The Revolutionary Communist Group – for an anti-imperialist movement in Britain

Poverty, inequality and unemployment

FRFI 172 April / May 2003

Last year the Mayor of London Ken Livingstone commissioned a special report on poverty in the city. The results, which came out in November show that while inner London has the highest per capita income in the European Union together with the most millionaires and the most expensive properties, the flipside of this typical capitalist coin is that inequalities are so great that London is also the child poverty capital of Britain.

Child poverty is defined as children in households living on less than 50% of the national mean average income before housing costs. In 2001/2002 the threshold weekly income was £280.50 for a couple with two children and £205.50 for a lone parent with two children; for a single person the poverty line was £117 and for a couple with no children it was £192.

The number of children living in poverty in inner London was the highest of any of Britain’s sub-regions at 49% or 600,000. It was also the worst area for the number of adults of working age in poverty at 30% and for pensioners living in poverty at 36%. Poverty also has a significant racial component as nationally 29% of white children, 43% of black Caribbean and 71% of Bangladeshi/
Pakistani children lived in poverty. After London the North West and Merseyside was the region with the second highest number of children in poverty at 35%, the national average was 32%, while the relatively prosperous south east outside London recorded 26%. Alongside poverty the diseases of poverty that had virtually disappeared in the post-war boom are returning. Tuberculosis, which is associated with poverty, has increased rapidly and the number of notified cases has reached three to eight times that of other areas.

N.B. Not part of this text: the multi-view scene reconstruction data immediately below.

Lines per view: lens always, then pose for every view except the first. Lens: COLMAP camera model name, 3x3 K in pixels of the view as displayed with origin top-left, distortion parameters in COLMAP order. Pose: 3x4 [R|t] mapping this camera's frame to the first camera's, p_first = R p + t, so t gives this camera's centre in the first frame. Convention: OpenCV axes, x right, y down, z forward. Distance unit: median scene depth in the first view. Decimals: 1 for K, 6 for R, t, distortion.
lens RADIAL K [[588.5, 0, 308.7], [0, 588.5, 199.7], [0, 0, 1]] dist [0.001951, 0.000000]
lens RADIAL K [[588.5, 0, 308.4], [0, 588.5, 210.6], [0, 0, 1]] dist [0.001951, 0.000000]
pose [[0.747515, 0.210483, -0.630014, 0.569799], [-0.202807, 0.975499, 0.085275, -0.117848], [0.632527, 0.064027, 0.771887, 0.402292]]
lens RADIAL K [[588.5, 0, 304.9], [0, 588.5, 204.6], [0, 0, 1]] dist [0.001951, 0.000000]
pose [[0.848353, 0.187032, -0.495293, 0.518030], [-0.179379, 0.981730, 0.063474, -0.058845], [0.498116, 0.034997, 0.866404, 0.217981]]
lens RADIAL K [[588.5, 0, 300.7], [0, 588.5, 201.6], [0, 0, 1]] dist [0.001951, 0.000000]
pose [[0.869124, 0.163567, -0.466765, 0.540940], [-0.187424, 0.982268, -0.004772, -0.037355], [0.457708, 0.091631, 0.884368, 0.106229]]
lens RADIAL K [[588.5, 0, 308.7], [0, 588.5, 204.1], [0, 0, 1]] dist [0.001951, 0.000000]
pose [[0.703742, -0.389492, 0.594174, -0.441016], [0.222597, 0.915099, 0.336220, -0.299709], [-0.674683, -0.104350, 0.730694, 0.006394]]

Clearly part of the reason for the extremely high level of poverty in inner London is the high cost of housing which has been driven up by market speculation as homes become another commodity for those with money to buy and sell with the aim of extracting a share of the profit without creating any value themselves. Extortionate housing costs take up a large part of income and so increase the number of people living on less than 50% of the national average disposable income.

Another important factor is unemployment. Inner London now has the highest unemployment rate of any sub-region of Britain. While employment by no means guarantees a lack of poverty as 40% of poor children live in households where at least one person is working, the difference between the child poverty rates in London and the national average reflects the high percentage of children in the capital in workless households.

In 2002 there were 3.75 million people who wanted to be in paid work but were not. However, government unemployment statistics are based on the number of people claiming benefits and the figure for the number of people claiming Jobseeker’s Allowance was only 928,300 in December 2002. The Jobseeker’s Allowance is a particularly vicious scheme as it forces the unemployed to accept low paid jobs or have their miserable benefits cut off and so fulfills the task of on the one hand reducing social security benefits and on the other supplying a well regulated reserve army of labour to feed the economy’s demand for low paid and casualised workers.

FRFI has argued that Labour’s election success depends on its ability to hold together a coalition of the middle class whose votes decide the outcome of elections, the upper, better-off layer of the working class together with finance and banking capital. The government is only interested in the poor as providers of cheap and flexible labour to stoke up profits when employed, as a nuisance and drain on the profits and taxes of its supporters when unemployed and as an enemy when they inevitably resist.

Unemployment and poverty are bound to increase as the economy deteriorates, as it is always the lowest paid who are first to lose their jobs as the economy stagnates. It is clear from what happened in Bradford and other towns in northern England in 2001, as well as from other past examples of uprisings against poverty and racism in the inner cities, that there will be resistance.